**Aim of the task**
Could you reproduce the lines below from the one with "reviews, and the |" through the one with "responsibilities for |"? Keep both ends and add nothing.

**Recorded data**
......

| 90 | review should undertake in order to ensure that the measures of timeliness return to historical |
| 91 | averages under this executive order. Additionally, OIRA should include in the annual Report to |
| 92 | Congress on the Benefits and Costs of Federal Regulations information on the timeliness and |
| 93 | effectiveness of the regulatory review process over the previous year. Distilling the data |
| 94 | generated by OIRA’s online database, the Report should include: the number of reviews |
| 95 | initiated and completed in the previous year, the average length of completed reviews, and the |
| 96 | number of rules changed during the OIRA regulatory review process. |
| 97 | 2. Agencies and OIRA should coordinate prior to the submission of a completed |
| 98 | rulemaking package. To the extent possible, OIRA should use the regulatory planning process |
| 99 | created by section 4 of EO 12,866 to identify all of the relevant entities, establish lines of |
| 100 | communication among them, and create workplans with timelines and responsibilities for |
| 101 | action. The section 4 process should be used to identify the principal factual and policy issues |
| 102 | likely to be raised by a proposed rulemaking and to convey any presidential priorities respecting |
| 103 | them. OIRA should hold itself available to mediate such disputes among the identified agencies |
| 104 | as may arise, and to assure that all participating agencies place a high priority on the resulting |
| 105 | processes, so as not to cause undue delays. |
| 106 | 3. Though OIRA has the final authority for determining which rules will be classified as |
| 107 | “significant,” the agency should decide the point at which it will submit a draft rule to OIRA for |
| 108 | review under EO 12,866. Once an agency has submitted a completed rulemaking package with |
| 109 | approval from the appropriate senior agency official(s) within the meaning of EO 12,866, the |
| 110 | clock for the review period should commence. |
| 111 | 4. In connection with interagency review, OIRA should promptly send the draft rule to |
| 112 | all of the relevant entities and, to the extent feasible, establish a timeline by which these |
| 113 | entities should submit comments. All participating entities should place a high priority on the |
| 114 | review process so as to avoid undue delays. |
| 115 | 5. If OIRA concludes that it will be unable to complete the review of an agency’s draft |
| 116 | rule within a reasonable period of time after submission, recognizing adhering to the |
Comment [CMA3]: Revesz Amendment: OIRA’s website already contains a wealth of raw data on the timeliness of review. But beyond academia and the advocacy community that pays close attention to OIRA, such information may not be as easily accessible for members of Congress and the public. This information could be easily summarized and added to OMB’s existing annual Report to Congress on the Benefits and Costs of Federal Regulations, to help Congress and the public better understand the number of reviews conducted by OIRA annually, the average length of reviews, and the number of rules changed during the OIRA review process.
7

......

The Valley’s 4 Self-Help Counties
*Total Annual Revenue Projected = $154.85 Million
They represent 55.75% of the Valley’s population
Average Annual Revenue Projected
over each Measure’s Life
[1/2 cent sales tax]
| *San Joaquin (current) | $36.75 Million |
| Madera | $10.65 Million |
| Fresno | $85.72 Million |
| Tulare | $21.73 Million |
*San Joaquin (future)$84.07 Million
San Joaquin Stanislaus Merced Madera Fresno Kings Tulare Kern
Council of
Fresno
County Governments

......

**Problem solution**
| 95 | initiated and completed in the previous year, the average length of completed reviews, and the |
| 96 | number of rules changed during the OIRA regulatory review process. |
| 97 | 2. Agencies and OIRA should coordinate prior to the submission of a completed |
| 98 | rulemaking package. To the extent possible, OIRA should use the regulatory planning process |
| 99 | created by section 4 of EO 12,866 to identify all of the relevant entities, establish lines of |
| 100 | communication among them, and create workplans with timelines and responsibilities for |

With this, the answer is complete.